TL;DR
- South Korea’s FSC is considering imposing a 15% to 20% ownership cap on shareholders of crypto exchanges under the Digital Asset Basic Act.
- The bill would replace the three-year notification regime with a permanent authorization system, applying governance rules aligned with securities markets.
- The cap would affect Upbit and Coinone, where shareholders control more than 28% and 53%, and could force stake sales if the law is approved.
South Korea’s financial regulator will move forward with limits on ownership stakes held by major shareholders in crypto exchanges. The Financial Services Commission (FSC) is reviewing a cap of between 15% and 20% for shareholders, as confirmed by its chairman, Lee Eog-weon, during an official conference in Seoul.
The measure is part of the Digital Asset Basic Act, considered the second phase of the country’s virtual asset regulation. The bill aims to establish a comprehensive legal framework covering exchanges, service providers, and users, going beyond the current focus on AML and investor protection.
How the New Regulations Would Work
The new regulatory framework introduces a structural change to the operating status of exchanges. The current system operates under a notification regime that requires renewal every three years. The proposed law introduces a formal authorization model that would grant platforms permanent operating approval. According to the FSC, this shift requires governance rules aligned with the role exchanges play within the financial system.

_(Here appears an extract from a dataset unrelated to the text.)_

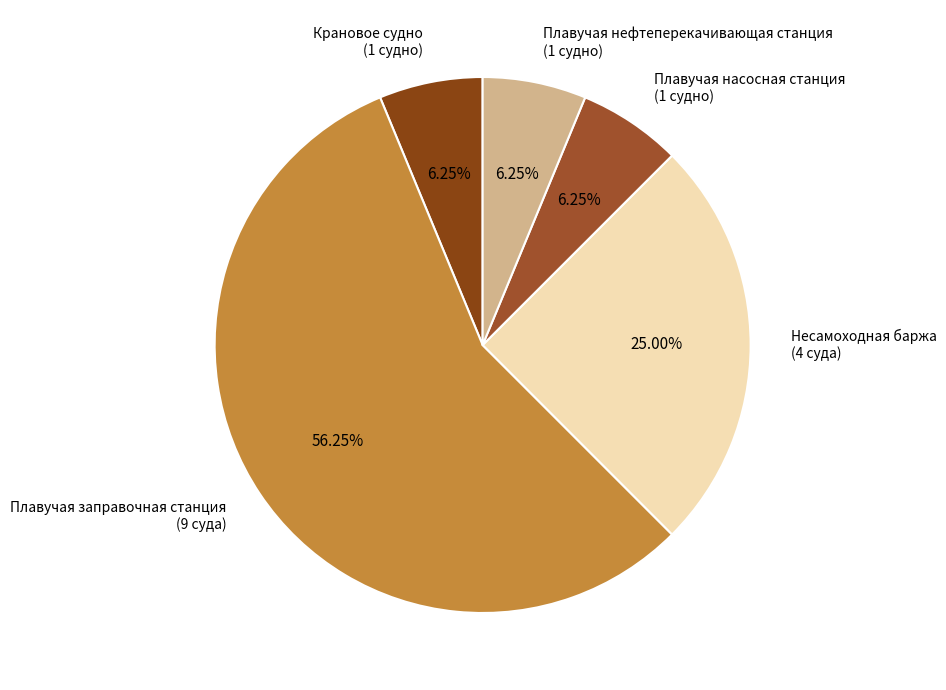

Combined, do Плавучая заправочная станция (9 суда) and Плавучая нефтеперекачивающая станция (1 судно) account for over 50%?

Yes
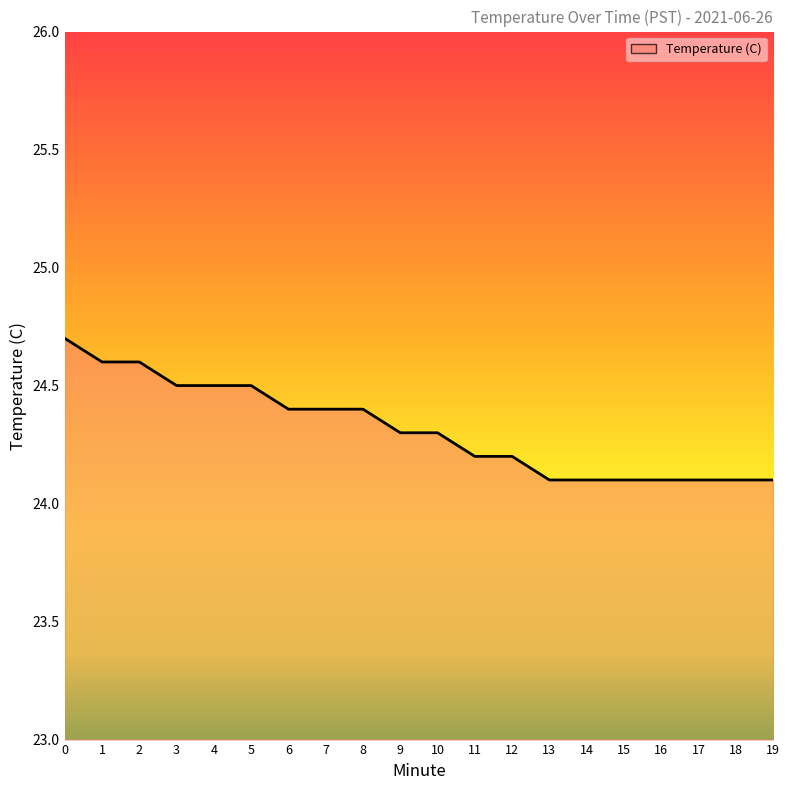

The chart shows a value of 24.6 at 2. True or false?

True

Lee Eog-weon stated that under the new framework, exchanges would be treated as core infrastructure for the digital asset market. In that context, high ownership concentration increases the risk of conflicts of interest and undermines market integrity. The FSC noted that securities exchanges and alternative trading systems already operate under similar ownership limits, making it possible to apply equivalent treatment to crypto platforms.
Exchange Shareholders in Korea Could Be Forced to Sell
The proposal triggered immediate resistance within Korea’s crypto market. The council representing major domestic exchanges, including Upbit, Bithumb, and Coinone, warned that the ownership cap could disrupt existing corporate structures. At Dunamu, the company that operates Upbit, chairman Song Chi-hyung and related parties control more than 28% of the company’s shares. At Coinone, its founder holds a stake of around 53%. If the rule is enacted, both cases would require forced share sales.
Korea’s ruling party also raised objections. Several lawmakers argued that ownership caps are not widely adopted globally and could create regulatory misalignment with other markets.
Despite the criticism, Korean regulators reaffirmed that they will continue with the legislative process. The FSC remains in talks with the National Assembly and other ministries to define the scope and implementation timeline. The bill includes other provisions that are already agreed upon, such as a minimum capital requirement of 5 billion won, equivalent to $3.7 million, for stablecoin issuers. The final text must pass committee review and a parliamentary vote before becoming law.